提供テキスト:
▼

今月10日発売の雑誌「文藝春秋」5月号に、
“神戸少年A「家裁判決」全文公”
と題して、神戸連続児童殺傷事件の家裁審判「決定(判決)」の全文が掲載されていた。
1997年2月に起きた神戸連続児童殺傷事件の犯人・少年Aに対し、神戸家裁は医療少年院送致を決定した。
その審判決定に際した当時の担当裁判官が、退職後の今日、自分が持っていたものをゴシップ誌に公表したのである。
神戸家庭裁判所は、
「審判の信頼を損なう」
として、文芸春秋や全文を提供した元裁判官の井垣康弘弁護士、記事を書いた佐々木央共同通信編集委員らに文書で抗議をしている。
気になって読んでみると、元裁判官の井垣康弘弁護士は、
「元少年の育成歴を知ることは、『事件を2度と起こさぬためにはどうすればよいか』を考えるきっかけにもなる」
と述べている。
しかし、記事を書いた編集委員のスクープを願った思いと、元裁判官個人の悔恨、出版社の軽率な判断によるものとしか思えない。
全て、大義という名の下のエゴにしか過ぎない。
少年はおろか、被害者を含めた関係者の心を踏みにじる行為である。
被害者の父親土師守さんは、
「この事件は経緯が特殊で、教訓になる部分は多くないと思う。
遺族への配慮がない掲載で信じがたい。
興味本位で読まれるのはつらい」
と語っている。
事実、私も興味本位で読んでしまっていた。(・・・恥ずかしい)
情報が氾濫している現代、たとえ真実であっても、知りたくない情報や、知らなくてもいい情報は有ると思う。

▲

提供エントリ:
▼

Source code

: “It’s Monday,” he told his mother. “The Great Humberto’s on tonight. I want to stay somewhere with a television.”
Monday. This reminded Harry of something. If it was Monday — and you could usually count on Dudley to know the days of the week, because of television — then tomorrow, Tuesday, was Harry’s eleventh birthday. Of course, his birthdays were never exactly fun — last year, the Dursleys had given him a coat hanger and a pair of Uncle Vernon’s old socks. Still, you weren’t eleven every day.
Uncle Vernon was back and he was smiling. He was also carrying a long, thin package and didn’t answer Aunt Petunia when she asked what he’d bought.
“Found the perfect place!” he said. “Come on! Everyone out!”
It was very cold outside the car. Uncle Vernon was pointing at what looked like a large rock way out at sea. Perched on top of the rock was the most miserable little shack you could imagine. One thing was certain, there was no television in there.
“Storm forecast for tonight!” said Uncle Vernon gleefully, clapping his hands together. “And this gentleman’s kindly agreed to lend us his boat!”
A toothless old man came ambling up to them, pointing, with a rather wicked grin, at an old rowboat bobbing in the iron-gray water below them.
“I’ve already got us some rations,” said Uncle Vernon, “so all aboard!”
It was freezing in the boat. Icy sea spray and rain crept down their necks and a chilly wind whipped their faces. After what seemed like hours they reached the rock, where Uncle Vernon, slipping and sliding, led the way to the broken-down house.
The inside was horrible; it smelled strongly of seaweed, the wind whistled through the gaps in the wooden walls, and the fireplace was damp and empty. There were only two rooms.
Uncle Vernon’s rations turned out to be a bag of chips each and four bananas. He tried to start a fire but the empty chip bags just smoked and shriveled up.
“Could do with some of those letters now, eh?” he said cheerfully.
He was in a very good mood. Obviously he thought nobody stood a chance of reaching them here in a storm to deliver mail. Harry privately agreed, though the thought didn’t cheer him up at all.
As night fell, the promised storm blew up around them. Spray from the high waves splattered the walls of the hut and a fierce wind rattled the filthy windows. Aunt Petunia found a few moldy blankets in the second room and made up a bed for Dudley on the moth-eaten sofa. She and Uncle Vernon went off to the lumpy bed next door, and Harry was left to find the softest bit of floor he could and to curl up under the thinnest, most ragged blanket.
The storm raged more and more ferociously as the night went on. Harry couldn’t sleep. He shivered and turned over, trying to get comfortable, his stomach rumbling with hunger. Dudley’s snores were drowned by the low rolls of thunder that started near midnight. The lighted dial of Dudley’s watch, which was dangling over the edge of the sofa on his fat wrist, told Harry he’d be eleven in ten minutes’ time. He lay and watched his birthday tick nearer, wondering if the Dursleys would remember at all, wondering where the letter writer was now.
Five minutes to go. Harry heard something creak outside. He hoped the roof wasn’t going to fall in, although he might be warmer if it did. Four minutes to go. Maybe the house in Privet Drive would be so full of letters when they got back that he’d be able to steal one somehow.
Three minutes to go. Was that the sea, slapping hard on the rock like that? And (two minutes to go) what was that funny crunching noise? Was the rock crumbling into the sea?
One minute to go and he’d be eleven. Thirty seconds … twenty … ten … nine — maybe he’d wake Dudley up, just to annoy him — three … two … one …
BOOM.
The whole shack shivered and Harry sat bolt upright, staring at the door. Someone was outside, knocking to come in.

▲

取り組む課題:
• A. 提供テキストの「今月10日発売の雑誌「文藝春秋」5月号に、」から「員らに文書で抗議をしている。」まで（両端を含む）を、「神戸家裁」を「神戸家庭裁判所」に置き換えて書き直してもらえますか？
• B. 提供テキストのうち「神戸家庭裁判所は、」で始まる段落を、主な事実を残して箇条書きにまとめてもらえますか？

解答は以下:
• A.
今月10日発売の雑誌「文藝春秋」5月号に、
“神戸少年A「家裁判決」全文公”
と題して、神戸連続児童殺傷事件の家裁審判「決定(判決)」の全文が掲載されていた。
1997年2月に起きた神戸連続児童殺傷事件の犯人・少年Aに対し、神戸家庭裁判所は医療少年院送致を決定した。
その審判決定に際した当時の担当裁判官が、退職後の今日、自分が持っていたものをゴシップ誌に公表したのである。
神戸家庭裁判所は、
「審判の信頼を損なう」
として、文芸春秋や全文を提供した元裁判官の井垣康弘弁護士、記事を書いた佐々木央共同通信編集委員らに文書で抗議をしている。

• B.
- 抗議した側：神戸家庭裁判所
- 理由：「審判の信頼を損なう」
- 方法：文書による抗議
- 抗議先：文芸春秋、全文を提供した元裁判官の井垣康弘弁護士、記事を書いた佐々木央共同通信編集委員ら